_Extracted text_
☆ ☆ ☆ ☆ ☆ ☆ ☆

Bill was allowed to join her shortly after she arrived at the hospital. She had a C-section and he was allowed to stay until one hour after their baby was born at 3.00 am.
“He did not get back in until 7pm that evening so I was 13-14 hours on my own. I was numb from the waist down from a spinal epidural and I was reliant on midwives to change her nappy, to dress her, to bathe her.”
“I never felt as a result of restrictions that my care was compromised in any way. I had exceptional care from all of the midwives and right through to the housekeeping staff, it was fantastic.”
“We are very lucky, we have a healthy baby and we did not get bad news during our pregnancy last year. We had it (bad news) the previous year and my husband was there to hold my hand but my heart breaks for anyone getting bad news and they are having to relay that over the phone to somebody.”
Also at the protest was Jene Hinds, one of the founding members of AIMS Ireland, who said,“partners are not visitors and it is really an integral part of the entire parenting experience that they are there.”
She said that in Our Lady of Lourdes, partners are allowed in for labour, birth and C-sections adding, “I think it is important to acknowledge the hospitals making efforts.”
“We would love to see partners go in for all antenatal appointments, in the Lourdes (hospital) can go in for 20 weeks anomaly scan, in other units you are not and other units do not even offer them. That is why we need a uniformed approach for maternity services.”

☆ ☆ ☆ ☆ ☆ ☆ ☆

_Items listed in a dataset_

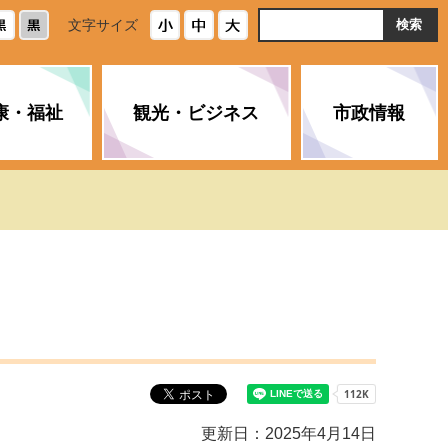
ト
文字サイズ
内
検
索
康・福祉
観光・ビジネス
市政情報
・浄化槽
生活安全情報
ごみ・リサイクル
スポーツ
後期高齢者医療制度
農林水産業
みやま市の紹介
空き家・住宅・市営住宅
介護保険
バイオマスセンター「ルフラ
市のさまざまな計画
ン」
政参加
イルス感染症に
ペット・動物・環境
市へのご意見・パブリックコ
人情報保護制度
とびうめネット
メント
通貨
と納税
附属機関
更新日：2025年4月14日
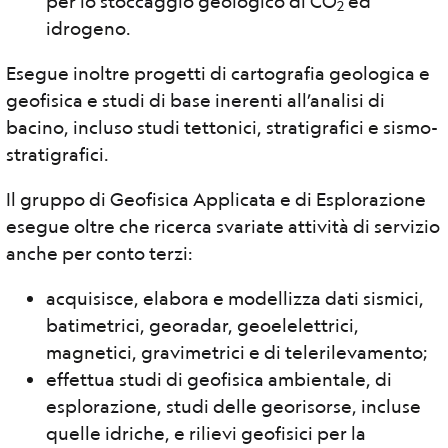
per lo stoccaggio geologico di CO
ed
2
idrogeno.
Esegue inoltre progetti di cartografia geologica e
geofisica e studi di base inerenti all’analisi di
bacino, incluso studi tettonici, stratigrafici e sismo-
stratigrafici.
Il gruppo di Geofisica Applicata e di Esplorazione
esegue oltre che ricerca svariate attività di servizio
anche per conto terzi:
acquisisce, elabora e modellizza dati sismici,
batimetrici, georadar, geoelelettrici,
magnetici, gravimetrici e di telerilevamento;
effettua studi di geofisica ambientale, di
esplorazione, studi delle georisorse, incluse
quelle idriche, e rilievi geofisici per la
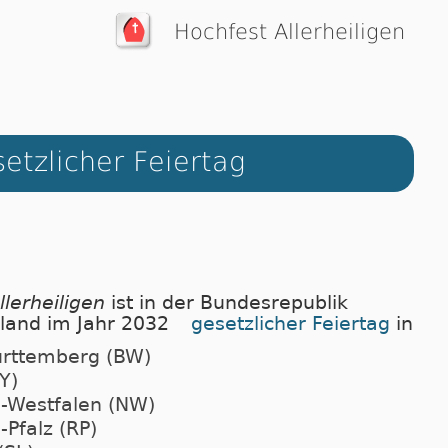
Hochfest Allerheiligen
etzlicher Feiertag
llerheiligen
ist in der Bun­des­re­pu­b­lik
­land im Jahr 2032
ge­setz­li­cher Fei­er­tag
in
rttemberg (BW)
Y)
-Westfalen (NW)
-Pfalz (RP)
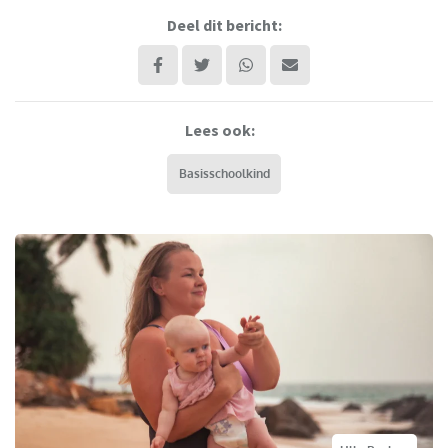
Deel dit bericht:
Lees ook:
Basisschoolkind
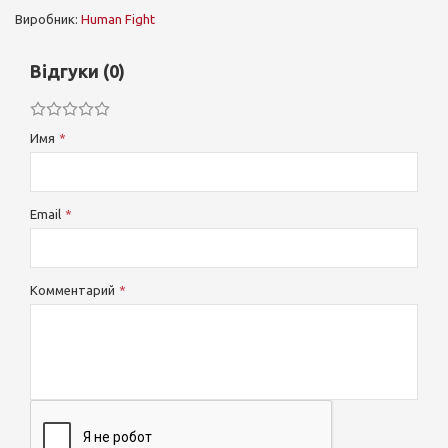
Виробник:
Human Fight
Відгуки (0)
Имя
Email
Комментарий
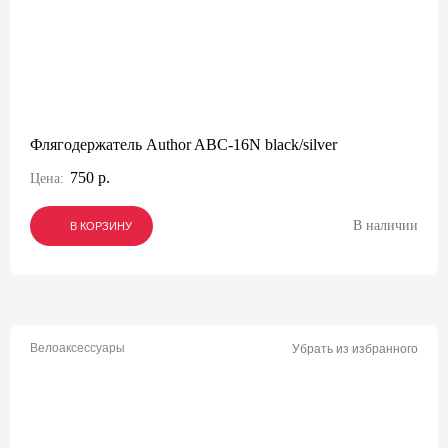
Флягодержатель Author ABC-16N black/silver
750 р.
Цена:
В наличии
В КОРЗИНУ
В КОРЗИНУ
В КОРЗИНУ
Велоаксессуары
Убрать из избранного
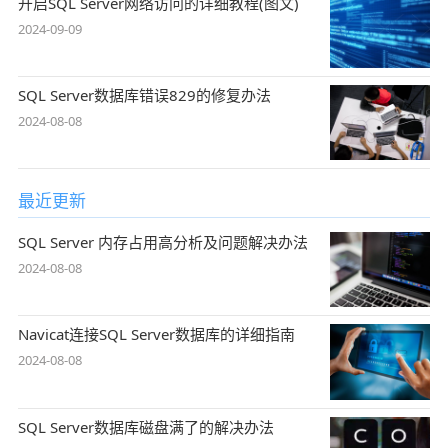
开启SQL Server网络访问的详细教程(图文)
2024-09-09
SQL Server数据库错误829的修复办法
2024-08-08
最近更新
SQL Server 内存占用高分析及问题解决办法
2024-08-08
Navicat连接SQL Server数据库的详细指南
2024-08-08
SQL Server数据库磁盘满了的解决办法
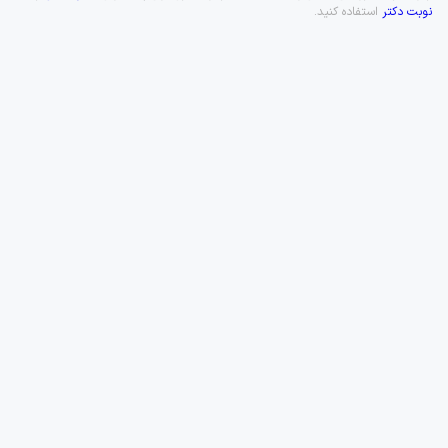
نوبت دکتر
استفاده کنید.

☆ ☆ ☆ ☆ ☆ ☆ ☆

_Task description_
Reproduce the passage of the article about partners at maternity hospitals from "Bill was allowed" up to and including "at 3.00 am.", word for word.

_Exercise response_
Bill was allowed to join her shortly after she arrived at the hospital. She had a C-section and he was allowed to stay until one hour after their baby was born at 3.00 am.